Paradoxically, raw throughput matters a lot more if you are going to scale on a single box. SQLite is 10x PG on a single box in this example. Considering databases tend to be the bottle neck that can take you an order of magnitude further. PG on the same server will also be slower the more complex the transaction as unix sockets are still going to be considerably slower than a function call.

The other thing to point out is in this article is that the PG network example CANNOT scale horizontally due to the power law. You can throw a super cluster at the problem and still fundamentally do around 1000 TPS.

  • prisenco 16 hours ago

    Also important is just how fast cheap hardware has gotten which means vertical scaling is extremely effective. People could get a lot farther with sqlite in wal mode on a single box with an nvme drive than they imagine. Feels like our intuition has not caught up with the material reality of current hardware.

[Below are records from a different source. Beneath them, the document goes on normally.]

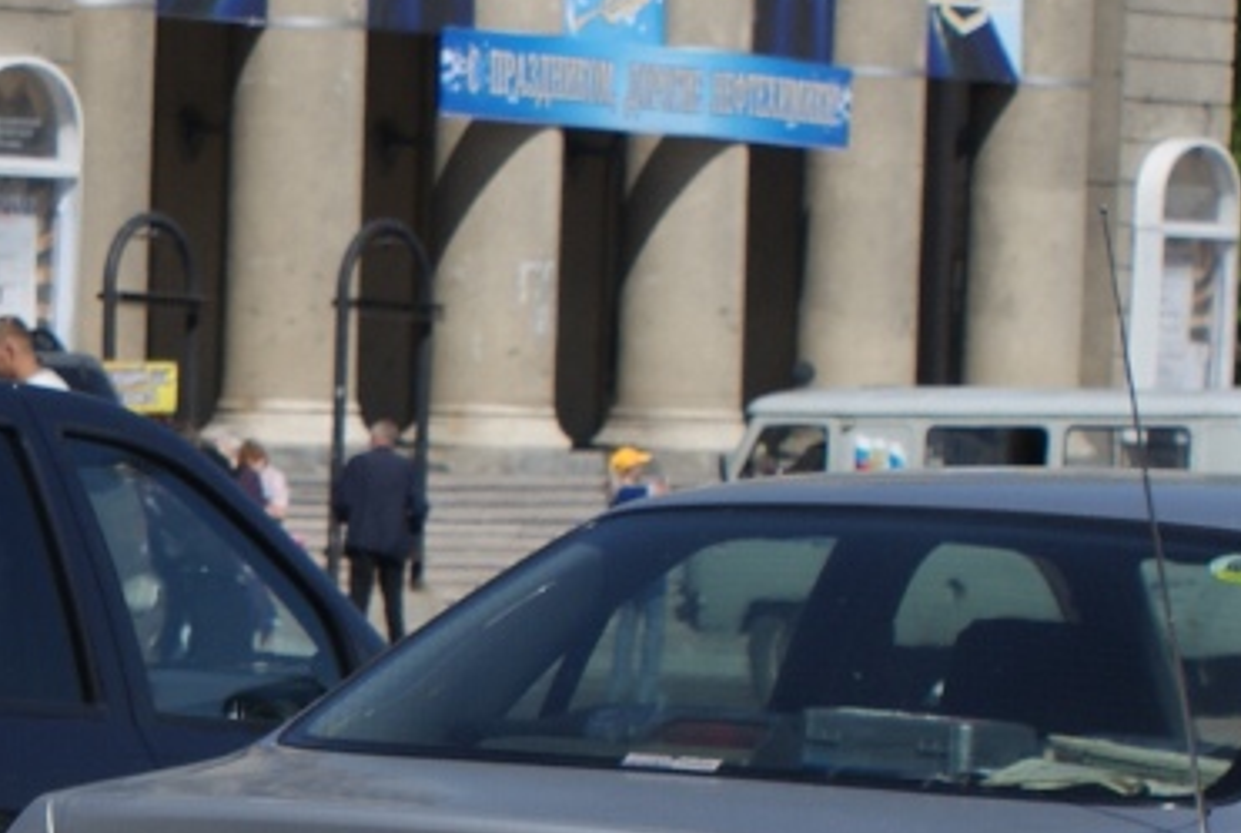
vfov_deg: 5.2
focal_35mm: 264
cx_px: -917
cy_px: 1040
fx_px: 9117
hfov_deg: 7.6
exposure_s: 1/320
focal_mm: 45
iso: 100
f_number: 9
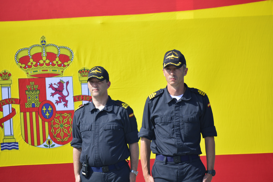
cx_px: 136
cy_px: 91
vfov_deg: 5.2
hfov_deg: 7.8
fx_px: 1991
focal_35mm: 262
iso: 200
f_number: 5.3
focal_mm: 175
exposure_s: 1/640
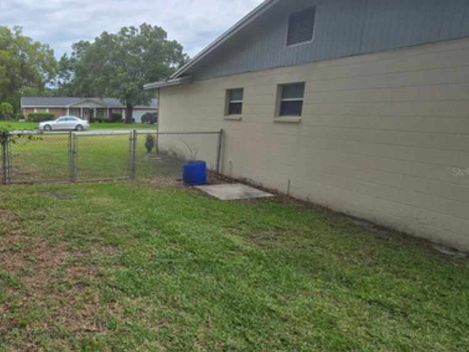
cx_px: 102
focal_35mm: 22
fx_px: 298
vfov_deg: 61.1
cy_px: 171
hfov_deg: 69.8
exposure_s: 1/1879
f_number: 2.2
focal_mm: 2.2
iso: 50
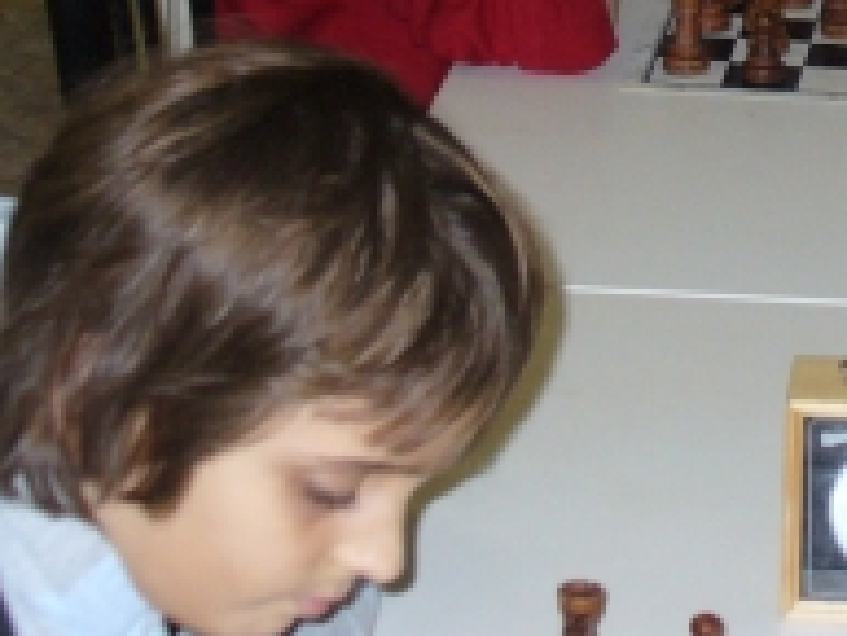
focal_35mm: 149
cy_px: -219
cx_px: 1005
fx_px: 3648
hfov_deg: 12.9
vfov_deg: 9.8
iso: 150
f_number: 3
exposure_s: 1/60
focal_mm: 7.9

    And now that there are solid streaming backup systems, the only real issue is redundancy not scaling.

  • barfoure 16 hours ago

    > Paradoxically, raw throughput matters a lot more if you are going to scale on a single box.

    There’s absolutely nothing paradoxical about any of this.

embedding-shape 17 hours ago

> If you have to keep the initial requirement for your software, then SQLite is completely out of equation.

It'd be a very short article if so, don't you think? Full article would be something like: "Normally you'd have a remote connection to the database, and since we're supposed to test SQLite's performance, and SQLite is embedded, it doesn't compare. Fin"

  • stonemetal12 17 hours ago

    The table of data at the end of the article has 7 lines, only one has data for both DBs. What was the point of setting up the comparison if there is no comparison made?

    • andersmurphy 17 hours ago

      Because it shows that a network RDBS database cannot get you out of this predicament.

fulafel 17 hours ago

What is says first is: "SQLite is for phones and mobile apps (and the occasional airliner)! For web servers use a proper database like Postgres!"

Though I'd say it's for a broader set of applications than that (embedded apps, desktop apps, low-concurrency server apps etc).

Phones and mobile apps installations of course outnumber web app deployments, and it doesn't say what you paraphrased about servers.